Long, hard road to justice: US inmate waiting to be freed 30 years after overturned conviction
Jerry Hartfield, whose murder conviction was reversed in 1983, believes that his constitutional right to a speedy trial was infringed upon after Texas failed to retry him in court, but also didn't set him free.
The Texas Court of Criminal Appeals overturned Hartfield's sentence in 1980 because a potential juror in the case was improperly dismissed. Texas then tried twice to reopen the case, but in March 1983, soon after the court's second rejection, then-Governor Mark White commuted Hartfield's sentence to life in prison. The case then became dormant.
Now, a federal judge in Houston has ruled that Hartfield’s sentence should have come to a close when the appeals court overturned the ruling, saying there was no sentence for White to commute. The state has challenged this decision, arguing that he missed a one-year window in which to appeal. The state insists that Hartfield is legally serving his life sentence.
Last month, a New Orleans court panel asked the Texas appeals court to confirm its decision to overturn Hartfield's conviction.

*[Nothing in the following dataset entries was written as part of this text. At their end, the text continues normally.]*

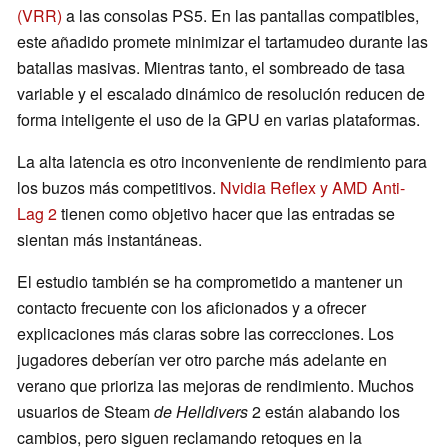
(VRR)
a las consolas PS5. En las pantallas compatibles,
este añadido promete minimizar el tartamudeo durante las
batallas masivas. Mientras tanto, el sombreado de tasa
variable y el escalado dinámico de resolución reducen de
forma inteligente el uso de la GPU en varias plataformas.
La alta latencia es otro inconveniente de rendimiento para
los buzos más competitivos.
Nvidia Reflex y AMD Anti-
Lag 2
tienen como objetivo hacer que las entradas se
sientan más instantáneas.
El estudio también se ha comprometido a mantener un
contacto frecuente con los aficionados y a ofrecer
explicaciones más claras sobre las correcciones. Los
jugadores deberían ver otro parche más adelante en
verano que prioriza las mejoras de rendimiento. Muchos
usuarios de Steam
de Helldivers
2 están alabando los
cambios, pero siguen reclamando retoques en la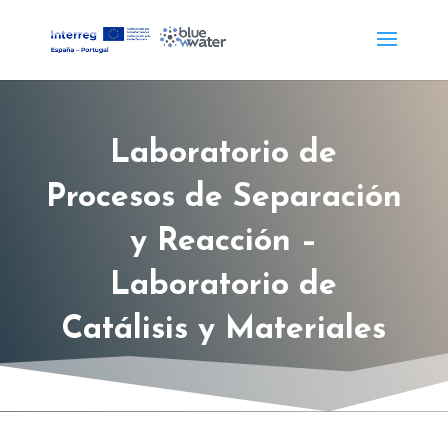
Laboratorio de
Procesos de Separación
y Reacción –
Laboratorio de
Catálisis y Materiales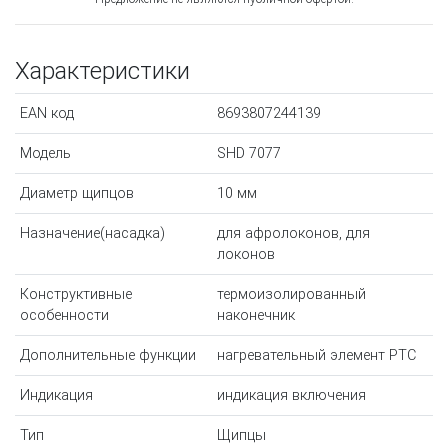
Характеристики
EAN код
8693807244139
Модель
SHD 7077
Диаметр щипцов
10 мм
Назначение(насадка)
для афролоконов, для
локонов
Конструктивные
термоизолированный
особенности
наконечник
Дополнительные функции
нагревательный элемент РТС
Индикация
индикация включения
Тип
Щипцы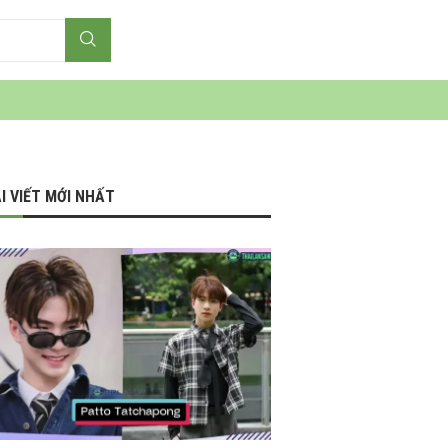
I VIẾT MỚI NHẤT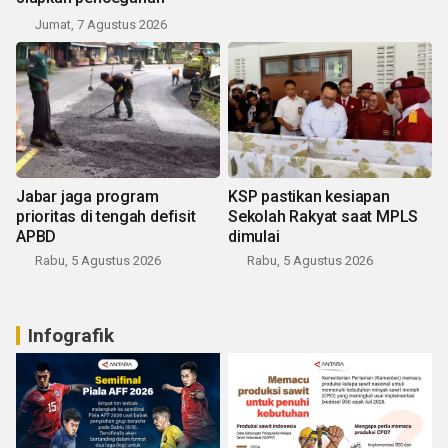
Jumat, 7 Agustus 2026
Jabar jaga program
KSP pastikan kesiapan
prioritas di tengah defisit
Sekolah Rakyat saat MPLS
APBD
dimulai
Rabu, 5 Agustus 2026
Rabu, 5 Agustus 2026
Infografik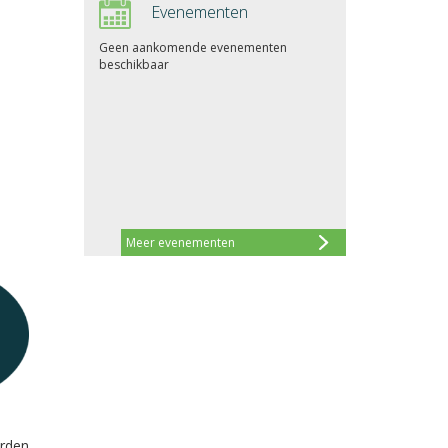
Evenementen
Geen aankomende evenementen
beschikbaar
Meer evenementen
orden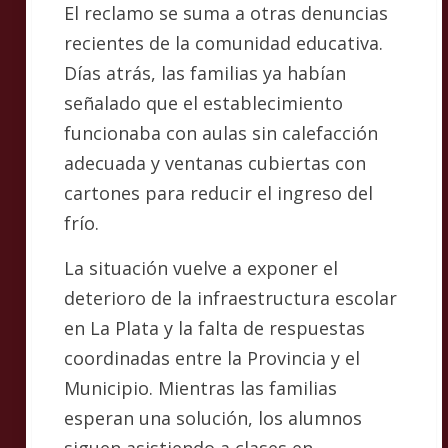
El reclamo se suma a otras denuncias
recientes de la comunidad educativa.
Días atrás, las familias ya habían
señalado que el establecimiento
funcionaba con aulas sin calefacción
adecuada y ventanas cubiertas con
cartones para reducir el ingreso del
frío.
La situación vuelve a exponer el
deterioro de la infraestructura escolar
en La Plata y la falta de respuestas
coordinadas entre la Provincia y el
Municipio. Mientras las familias
esperan una solución, los alumnos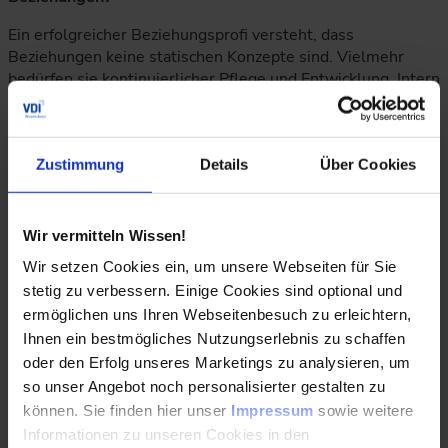
Ein erfolgreicher Beziehungsprofi versteht, dass
Beziehungen keine statischen Konzepte sind. Vielmehr
bedürfen sie kontinuierlicher Pflege und Entwicklung. Intern
im Team oder extern mit Geschäftspartner*innen – gute
Beziehungen sind ein wesentlicher Faktor für effiziente
Prozesse und die Erschließung wertvoller Synergien.
Zustimmung
Details
Über Cookies
Soft Skills als Geheimwaffe
Wir vermitteln Wissen!
Soft Skills sind der Schatz auf dem Weg zum
Beziehungsprofi. Identifiziere, was du besonders gut
Wir setzen Cookies ein, um unsere Webseiten für Sie
kannst, und erkenne deine Entwicklungsbereiche. Durch die
stetig zu verbessern. Einige Cookies sind optional und
Betonung deiner Stärken und die Arbeit an deinen
ermöglichen uns Ihren Webseitenbesuch zu erleichtern,
Schwächen, legst du eine authentische Grundlage für
Ihnen ein bestmögliches Nutzungserlebnis zu schaffen
erfolgreiche Beziehungen.
oder den Erfolg unseres Marketings zu analysieren, um
so unser Angebot noch personalisierter gestalten zu
können. Sie finden hier unser
Impressum
sowie weitere
Erfolgreiche Kommunikation mit verschiedenen
Persönlichkeitstypen
Informationen zu unseren Cookies in den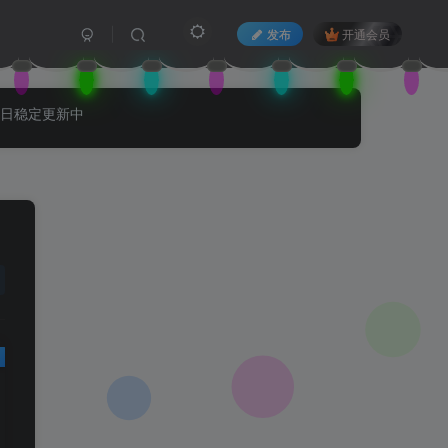
发布
开通会员
每日稳定更新中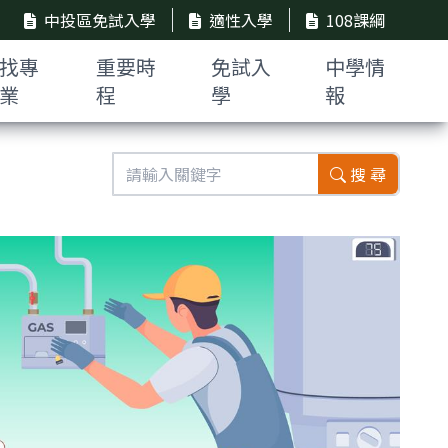
中投區免試入學
適性入學
108課綱
找專
重要時
免試入
中學情
業
程
學
報
搜 尋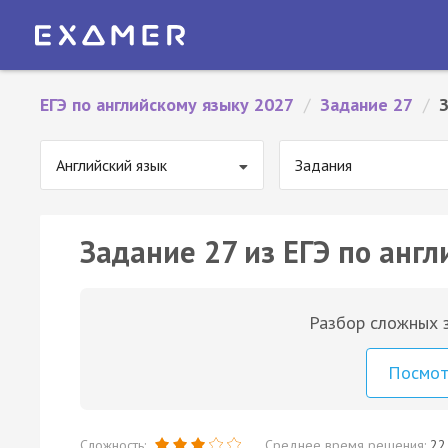
ЕГЭ по английскому языку 2027
/
Задание 27
/
Английский язык
Задания
Задание 27 из ЕГЭ по англ
Разбор сложных з
Посмо
Сложность:
Среднее время решения:
22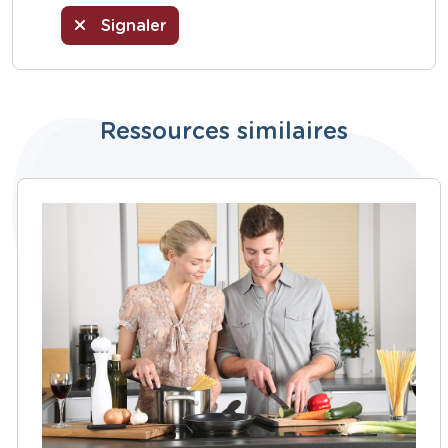
Signaler
Ressources similaires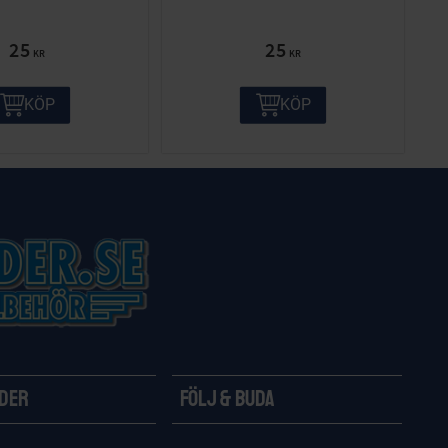
25
25
KR
KR
KÖP
KÖP
ider
Följ & Buda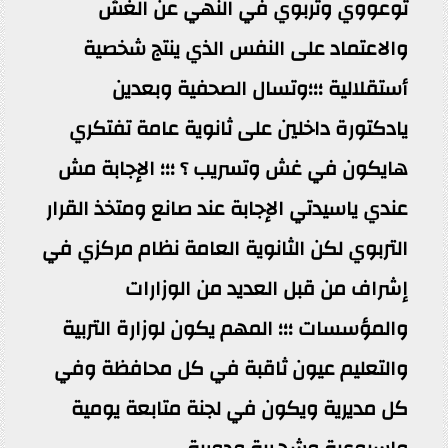
توعووي وتربوي في النهي عن الغش
والاعتماد على النفس الذي ينتج شخصية
أستقلالية ؛؛؛وتسال الصحفية وبعدين
يادكتورة داخلين على ثانوية عامة تفتكري
هايكون في غش وتسريب ؟ ؛؛؛ الإجابة مش
عندي ياسيدتي الإجابة عند صانع ومتخذ القرار
التربوي لكن الثانوية العامة نظام مركزي في
إشراف من قبل العديد من الوزارات
والمؤسسات ؛؛؛ المهم يكون لوزارة التربية
والتعليم عيون ثاقبة في كل محافظة وفي
كل مديرية ويكون في لجنة متابعة يومية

The 56-year-old Hartfield was 21 when he was convicted in the 1976 slaying of a 55-year-old bus worker. At the time of his initial trial Hartfield was described by the court as an illiterate and mentally impaired fifth-grade dropout with an IQ of 51.
Hartfield, who has since learned to read and has become a devout Christian, insists that he's not angry.
“Being a God-fearing person, He doesn't allow me to be bitter," he said. "He allows me to be forgiving. In order to be forgiven, you have to forgive.”